To evaluate the former question, I took the linked CSV parser and wrote my own quick CSV parser in LALRPOP. The nom parser was 190 lines of code, too long to show in this note. The LALRPOP was 17 lines of code and ran nearly twice as fast in my simple benchmark. Here’s my grammar:

grammar;

pub Csv: Vec<Vec<String>> = { Row+ };

Row: Vec<String> = {
    <r:Row> "," <i:Item> => {
        let mut r = r;
        r.push(i);
        r
    },
    Item => { vec![<>] }
};

Item: String = {
    r#"".*""# => String::from(<>),
    r#"[^,"]+"# => String::from(<>)
};

I ran both of these parsers on a 2MB CSV file, and the nom parser ran in 73ms whereas the LALRPOP parser ran in only 41ms.
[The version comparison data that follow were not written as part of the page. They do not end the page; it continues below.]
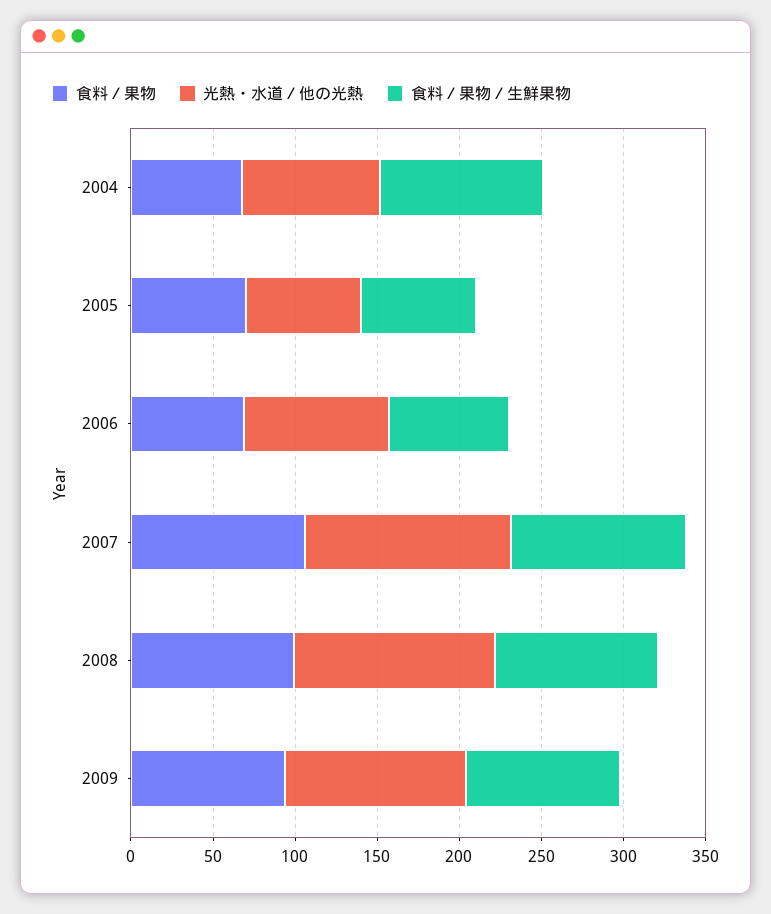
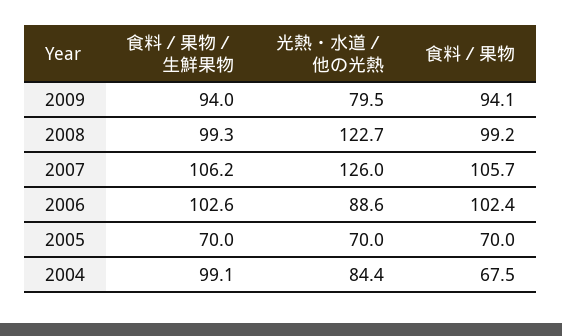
  {
    "食料／果物": {
      "2004": 67.5,
      "2005": 70,
-     "2006": 70,
+     "2006": 102.4,
      "2007": 105.7,
      "2008": 99.2,
      "2009": 94.1
    },
    "光熱・水道／他の光熱": {
      "2004": 84.4,
      "2005": 70,
      "2006": 88.6,
      "2007": 126,
      "2008": 122.7,
-     "2009": 110
+     "2009": 79.5
    },
    "食料／果物／生鮮果物": {
      "2004": 99.1,
      "2005": 70,
-     "2006": 70,
+     "2006": 102.6,
      "2007": 106.2,
      "2008": 99.3,
      "2009": 94
    }
  }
Given that it also took an order of magnitude less code, I would say LALRPOP wins this round. This isn’t to say definitively LALRPOP is always a better tool for parsing text file formats, but rather just a counterpoint to show that it can be more efficient and succinct instead of using parser generators.

Binary formats

The biggest mark against LALRPOP for binary formats is that it by default assumes that your terminals are strings, not numbers. By comparison, nom has a lot of utilities for easily munging bytes (see its gif parser). One could theoretically parse raw bytes in LALRPOP by defining a custom tokenization of the input file into a format where each byte is its own token, but doing that transformation would take up a lot of unnecessary time and space.

However, it’s not clear to me why a parser combinator works better for context-sensitive parsing. Although LALRPOP can only generate code for context-free grammars, you could manually apply rules from the grammar in a context-sensitive fashion (basically the same way you could in nom), so I’m not sure if this necessarily falls on the side of nom. I would love to hear from others’ experiences as to whether a tool like LALRPOP could be useful for context-sensitive parsing.